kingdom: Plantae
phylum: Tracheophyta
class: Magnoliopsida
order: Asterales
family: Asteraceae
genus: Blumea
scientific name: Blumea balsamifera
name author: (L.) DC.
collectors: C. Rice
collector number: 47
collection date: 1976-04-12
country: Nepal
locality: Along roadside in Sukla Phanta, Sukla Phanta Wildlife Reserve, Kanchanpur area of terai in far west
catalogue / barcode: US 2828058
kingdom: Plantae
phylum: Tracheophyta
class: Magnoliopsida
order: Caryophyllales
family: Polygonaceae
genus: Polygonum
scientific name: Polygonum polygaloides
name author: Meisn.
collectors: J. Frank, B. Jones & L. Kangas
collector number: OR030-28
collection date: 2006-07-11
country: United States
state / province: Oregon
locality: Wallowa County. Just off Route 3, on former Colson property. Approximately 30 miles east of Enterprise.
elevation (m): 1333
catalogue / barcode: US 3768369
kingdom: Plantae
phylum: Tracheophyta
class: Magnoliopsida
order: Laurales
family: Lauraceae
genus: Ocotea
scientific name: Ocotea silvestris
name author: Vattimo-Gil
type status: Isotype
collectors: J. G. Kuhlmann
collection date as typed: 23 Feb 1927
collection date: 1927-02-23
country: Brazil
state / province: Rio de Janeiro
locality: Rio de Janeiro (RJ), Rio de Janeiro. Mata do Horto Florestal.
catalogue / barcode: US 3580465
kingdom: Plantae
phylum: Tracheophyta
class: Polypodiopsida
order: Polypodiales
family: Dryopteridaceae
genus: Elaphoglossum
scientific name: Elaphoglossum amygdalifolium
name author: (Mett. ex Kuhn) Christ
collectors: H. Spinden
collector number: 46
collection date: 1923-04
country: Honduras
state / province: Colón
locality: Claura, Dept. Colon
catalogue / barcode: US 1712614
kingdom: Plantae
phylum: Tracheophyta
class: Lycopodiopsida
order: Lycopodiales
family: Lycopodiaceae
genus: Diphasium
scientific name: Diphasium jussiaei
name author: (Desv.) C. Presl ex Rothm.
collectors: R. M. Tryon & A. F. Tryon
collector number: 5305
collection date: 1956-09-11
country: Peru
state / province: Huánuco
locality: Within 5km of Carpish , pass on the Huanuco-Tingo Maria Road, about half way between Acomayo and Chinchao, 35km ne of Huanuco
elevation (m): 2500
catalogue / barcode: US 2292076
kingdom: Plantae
----------------
▶ _Aufgabe_
Bring das gesamte Material in eine Markdown-Tabelle mit den Spalten „Nr.“ und „Zeile“, wobei jede Zeile eine fortlaufende Nummer bekommt. Leerzeilen lässt du weg.

▶ _Lösung_
| Nr. | Zeile |
|---|---|
| 1 | kingdom: Plantae |
| 2 | phylum: Tracheophyta |
| 3 | class: Magnoliopsida |
| 4 | order: Asterales |
| 5 | family: Asteraceae |
| 6 | genus: Blumea |
| 7 | scientific name: Blumea balsamifera |
| 8 | name author: (L.) DC. |
| 9 | collectors: C. Rice |
| 10 | collector number: 47 |
| 11 | collection date: 1976-04-12 |
| 12 | country: Nepal |
| 13 | locality: Along roadside in Sukla Phanta, Sukla Phanta Wildlife Reserve, Kanchanpur area of terai in far west |
| 14 | catalogue / barcode: US 2828058 |
| 15 | kingdom: Plantae |
| 16 | phylum: Tracheophyta |
| 17 | class: Magnoliopsida |
| 18 | order: Caryophyllales |
| 19 | family: Polygonaceae |
| 20 | genus: Polygonum |
| 21 | scientific name: Polygonum polygaloides |
| 22 | name author: Meisn. |
| 23 | collectors: J. Frank, B. Jones & L. Kangas |
| 24 | collector number: OR030-28 |
| 25 | collection date: 2006-07-11 |
| 26 | country: United States |
| 27 | state / province: Oregon |
| 28 | locality: Wallowa County. Just off Route 3, on former Colson property. Approximately 30 miles east of Enterprise. |
| 29 | elevation (m): 1333 |
| 30 | catalogue / barcode: US 3768369 |
| 31 | kingdom: Plantae |
| 32 | phylum: Tracheophyta |
| 33 | class: Magnoliopsida |
| 34 | order: Laurales |
| 35 | family: Lauraceae |
| 36 | genus: Ocotea |
| 37 | scientific name: Ocotea silvestris |
| 38 | name author: Vattimo-Gil |
| 39 | type status: Isotype |
| 40 | collectors: J. G. Kuhlmann |
| 41 | collection date as typed: 23 Feb 1927 |
| 42 | collection date: 1927-02-23 |
| 43 | country: Brazil |
| 44 | state / province: Rio de Janeiro |
| 45 | locality: Rio de Janeiro (RJ), Rio de Janeiro. Mata do Horto Florestal. |
| 46 | catalogue / barcode: US 3580465 |
| 47 | kingdom: Plantae |
| 48 | phylum: Tracheophyta |
| 49 | class: Polypodiopsida |
| 50 | order: Polypodiales |
| 51 | family: Dryopteridaceae |
| 52 | genus: Elaphoglossum |
| 53 | scientific name: Elaphoglossum amygdalifolium |
| 54 | name author: (Mett. ex Kuhn) Christ |
| 55 | collectors: H. Spinden |
| 56 | collector number: 46 |
| 57 | collection date: 1923-04 |
| 58 | country: Honduras |
| 59 | state / province: Colón |
| 60 | locality: Claura, Dept. Colon |
| 61 | catalogue / barcode: US 1712614 |
| 62 | kingdom: Plantae |
| 63 | phylum: Tracheophyta |
| 64 | class: Lycopodiopsida |
| 65 | order: Lycopodiales |
| 66 | family: Lycopodiaceae |
| 67 | genus: Diphasium |
| 68 | scientific name: Diphasium jussiaei |
| 69 | name author: (Desv.) C. Presl ex Rothm. |
| 70 | collectors: R. M. Tryon & A. F. Tryon |
| 71 | collector number: 5305 |
| 72 | collection date: 1956-09-11 |
| 73 | country: Peru |
| 74 | state / province: Huánuco |
| 75 | locality: Within 5km of Carpish , pass on the Huanuco-Tingo Maria Road, about half way between Acomayo and Chinchao, 35km ne of Huanuco |
| 76 | elevation (m): 2500 |
| 77 | catalogue / barcode: US 2292076 |
| 78 | kingdom: Plantae |